» **Textauszug**
——————

Bei Konzerten sollten SchülerInnen nicht nur vorspielen und sich gegenseitig zuhören. Weitere Potenziale ergeben sich, wenn Konzerte auch als Anlass für ein Miteinander-Musizieren genutzt werden. Auf diese Weise entstehen für die jeweiligen Konzerte einzigartige Ensembles.
Klar, zur Umsetzung dieses Vorhabens bedarf es gemeinsamer Proben, was bei den oft vollen Familienkalendern organisatorisch nicht so einfach ist. Darum beginne ich einige Wochen vor dem Konzert, die Unterrichte miteinander zu verzahnen. Die SchülerInnen kommen eher und bleiben länger, sodass sich die Unterrichte fünf bis fünfzehn Minuten überschneiden und kleine Ensembles entstehen. Am Konzerttag treffen wir uns dann zum ersten Mal mit allen TeilnehmerInnen, sprich mit dem ganzen „Ensemble des Konzerttages“ (z. B. „Ensemble 23. April“) ca. zwei Stunden vor Konzertbeginn und erleben den großen Moment, wie es klingt, wenn alle zusammenspielen.

——————

» **Ausgelesene Daten**

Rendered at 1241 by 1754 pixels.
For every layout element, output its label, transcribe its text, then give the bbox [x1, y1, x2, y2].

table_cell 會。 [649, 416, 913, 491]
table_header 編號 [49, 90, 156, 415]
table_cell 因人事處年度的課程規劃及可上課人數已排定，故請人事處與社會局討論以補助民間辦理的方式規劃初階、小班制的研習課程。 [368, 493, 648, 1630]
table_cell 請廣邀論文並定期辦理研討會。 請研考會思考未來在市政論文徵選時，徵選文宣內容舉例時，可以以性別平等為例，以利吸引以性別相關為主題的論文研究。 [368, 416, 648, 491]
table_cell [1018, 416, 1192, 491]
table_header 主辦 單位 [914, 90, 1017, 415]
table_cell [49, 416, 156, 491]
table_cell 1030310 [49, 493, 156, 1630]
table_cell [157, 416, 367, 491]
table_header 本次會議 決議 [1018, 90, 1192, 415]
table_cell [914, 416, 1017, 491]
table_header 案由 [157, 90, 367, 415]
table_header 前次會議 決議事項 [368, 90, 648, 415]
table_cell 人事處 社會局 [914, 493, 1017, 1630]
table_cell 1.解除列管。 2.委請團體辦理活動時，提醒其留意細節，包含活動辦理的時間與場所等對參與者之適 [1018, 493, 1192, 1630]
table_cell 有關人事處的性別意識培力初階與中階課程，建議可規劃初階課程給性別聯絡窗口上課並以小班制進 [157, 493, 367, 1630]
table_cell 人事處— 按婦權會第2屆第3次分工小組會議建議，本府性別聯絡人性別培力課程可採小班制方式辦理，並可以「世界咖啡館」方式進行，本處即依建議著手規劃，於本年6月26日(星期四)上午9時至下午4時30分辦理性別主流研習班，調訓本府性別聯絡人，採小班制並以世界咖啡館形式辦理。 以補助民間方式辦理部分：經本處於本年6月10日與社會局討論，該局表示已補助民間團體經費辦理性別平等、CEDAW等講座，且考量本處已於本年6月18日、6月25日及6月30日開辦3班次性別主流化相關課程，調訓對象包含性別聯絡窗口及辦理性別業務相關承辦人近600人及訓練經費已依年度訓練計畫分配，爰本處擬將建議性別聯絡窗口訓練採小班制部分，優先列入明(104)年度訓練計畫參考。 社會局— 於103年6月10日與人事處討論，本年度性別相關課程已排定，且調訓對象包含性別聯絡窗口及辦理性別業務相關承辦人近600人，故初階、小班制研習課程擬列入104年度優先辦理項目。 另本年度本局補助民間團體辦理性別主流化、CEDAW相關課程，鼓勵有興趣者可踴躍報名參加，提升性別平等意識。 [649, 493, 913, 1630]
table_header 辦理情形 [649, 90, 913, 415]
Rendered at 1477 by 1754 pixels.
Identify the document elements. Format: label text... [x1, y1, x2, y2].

——————

» **Aufgaben**
a - Wann kommen laut dem Textauszug alle Mitwirkenden zum ersten Mal zusammen?
b - Schreib den Textauszug von „Bei Konzerten sollten“ bis einschließlich „Konzerte einzigartige Ensembles.“ noch einmal ab und tausch dabei „einzigartige“ gegen „besondere“ aus.
c - Knüpf an den Text über gemeinsames Musizieren bei Schülerkonzerten an und schreib ihn weiter.
Die Daten spielen hier keine Rolle.

» **Lösungen**
a - Am Konzerttag, etwa zwei Stunden vor Konzertbeginn.

b -
Bei Konzerten sollten SchülerInnen nicht nur vorspielen und sich gegenseitig zuhören. Weitere Potenziale ergeben sich, wenn Konzerte auch als Anlass für ein Miteinander-Musizieren genutzt werden. Auf diese Weise entstehen für die jeweiligen Konzerte besondere Ensembles.

c -
Vor allem für die Jüngeren sind es besondere Erlebnisse, wenn zu ihren einfachen Stimmen die komplexeren Stimmen hinzukommen und sie Teil des großen Ensembleklangs werden. Aber auch für die Fortgeschrittenen hat das „Ensemble des Konzerttages“ seinen Reiz. Es nimmt den Druck, auf der Bühne die ganze Aufmerksamkeit des Publikums für sich allein zu haben, und reduziert möglicherweise damit verbundene negative Effekte von Lampenfieber. Trotzdem bleibt der Kitzel, weil es im großen Ensemble ganz anders klingt und das Ensemblespiel umso mehr erfordert, dass man sich auf die notwendigen motorischen Abläufe verlassen kann – zumal man sich selbst weniger bzw. anders hört.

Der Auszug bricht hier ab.